Despite troubling sentiment in the earnings calls for both Nike and Lululemon, one analyst believes Lululemon is still a strong long-term stock option, while Nike is more neutral.

On Thursday, Lululemon projected fiscal-year revenue of US$10.7 billion, which would represent double-digit growth, but short of the 19-per-cent growth it saw in the last fiscal year. The Canadian retailer cited a slowdown in U.S. spending for the dip in projections.

Meanwhile, Nike beat analysts’ expectations after it reported global revenue climbed 14 per cent to $12.4 billion for its most recent quarter, despite weakness in its Chinese sales and lingering inventory challenges.

Jessica Ramirez, senior analyst and Jane Hali and Associates, told BNN Bloomberg that Lululemon remains a strong investment opportunity, despite a disappointing quarter.

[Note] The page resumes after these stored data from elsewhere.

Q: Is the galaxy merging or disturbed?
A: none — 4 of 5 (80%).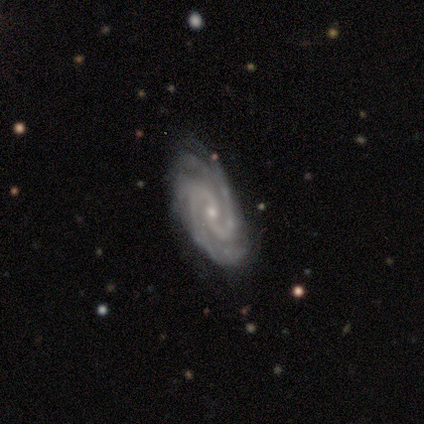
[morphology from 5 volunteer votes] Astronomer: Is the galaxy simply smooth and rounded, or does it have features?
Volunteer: featured or disk — 100%.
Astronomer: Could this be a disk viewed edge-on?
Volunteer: no — 100%.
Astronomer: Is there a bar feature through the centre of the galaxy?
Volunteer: no — 100%.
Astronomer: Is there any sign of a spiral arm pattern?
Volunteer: yes — 100%.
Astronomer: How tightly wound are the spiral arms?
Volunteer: tight — 40%, tied with loose at 40%.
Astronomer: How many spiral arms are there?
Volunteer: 2 — 80%.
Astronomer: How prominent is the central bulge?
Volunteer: small — 80%.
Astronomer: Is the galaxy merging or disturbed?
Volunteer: none — 100%.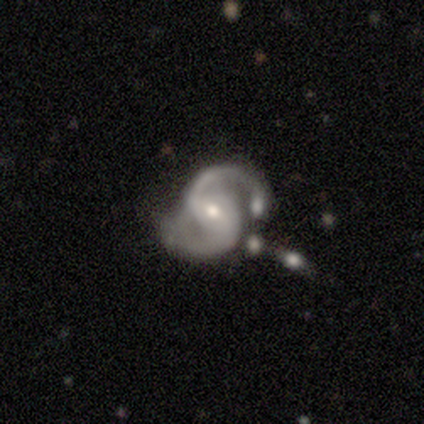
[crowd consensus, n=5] Overall: featured or disk (80%). Edge-on disk: no (100%). Bar: no (75%). Spiral arms: yes (100%). Spiral arm count: 2 (100%). Spiral winding: tight (50%, tied with medium). Bulge size: moderate (50%, tied with small). Merging: none (50%, tied with minor disturbance).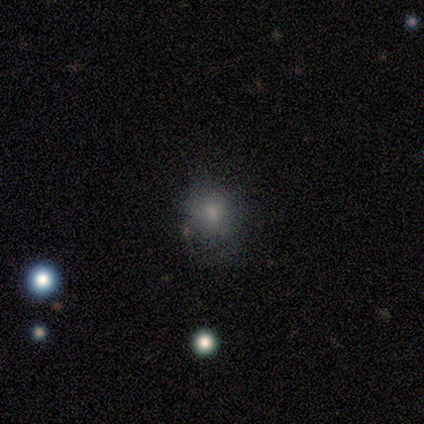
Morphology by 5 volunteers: Volunteers were most divided on "merging": none: 50%, minor disturbance: 25%, major disturbance: 25%, merger: 0%. More confident: how rounded — round (100%); smooth or featured — smooth (60%).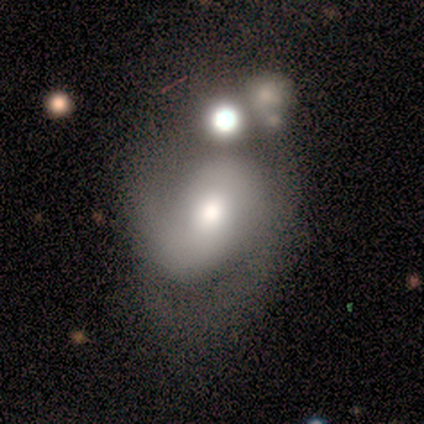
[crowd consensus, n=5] A featured or disk galaxy (60%) with no bar (67%), 2 (67%) tight (67%) spiral arms (100%) and a moderate central bulge (67%). Merging: none (40%, tied with merger).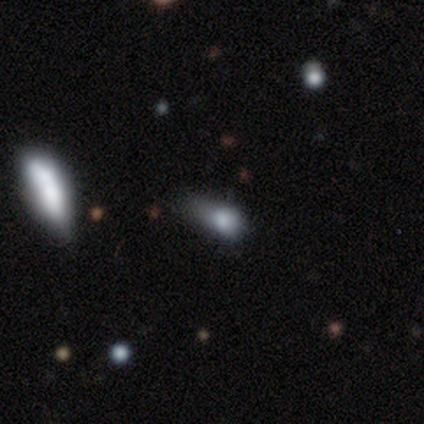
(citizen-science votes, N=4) Smooth or featured? smooth (50%, tied with star or artifact)
How rounded? in between (100%)
Merging? minor disturbance (50%, tied with major disturbance)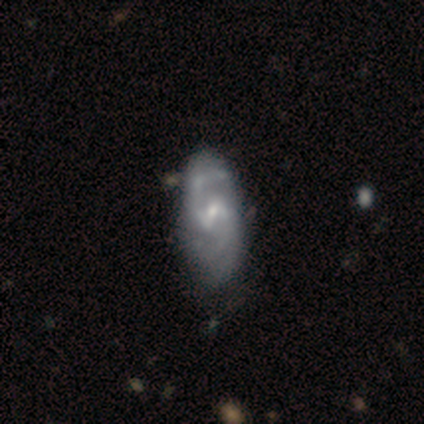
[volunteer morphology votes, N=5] Volunteers were most divided on "merging": none: 60%, minor disturbance: 40%, major disturbance: 0%, merger: 0%. More confident: edge-on disk — no (100%); bulge size — small (100%); smooth or featured — featured or disk (80%); bar — weak (75%); spiral arms — yes (75%); spiral winding — medium (67%); spiral arm count — 2 (67%).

“The figures are still very strong, especially with international and I think this brand does continue to innovate and bring newness,” she said in the Friday television interview.

“I think the consumer is still very much a fan. They're very loyal. It's a lifestyle brand and we really like it. So we are remaining positive on it.”

Anna Andreeva, a senior analyst with Needham & Company, said some of Lululemon’s issues are easily fixable, so the stock remains attractive.

“We do think this presents a good buying opportunity,” she said in a television interview Friday.

“This is a typically a pretty conservative management team, so we do think they guided the year conservatively and assuming that they're able to get back into some of those categories that they discussed, we do think there could be some upside.”

As Nike struggles with Chinese sales, Ramirez is optimistic about Lululemon’s own expansion in China.

“I think international continues to be very, very big for them, and I think that's a huge vehicle of growth, particularly in China,” she said. “We have seen that they resonated, they do an excellent job at localizing. I think the men's category has been very strong the previous quarter.”

When it comes to Nike, Jessica Ramirez said her firm remains neutral on the stock.

“This is the first time that we've seen -- on our terms -- Nike to be quite shaky and not as confident as they have been in terms of the call,” she said.

“I'll wait and see in terms of what that looks like going forward around the Olympics, which is something they obviously talked about, but as of now, I do remain concerned about what is down the pipeline.”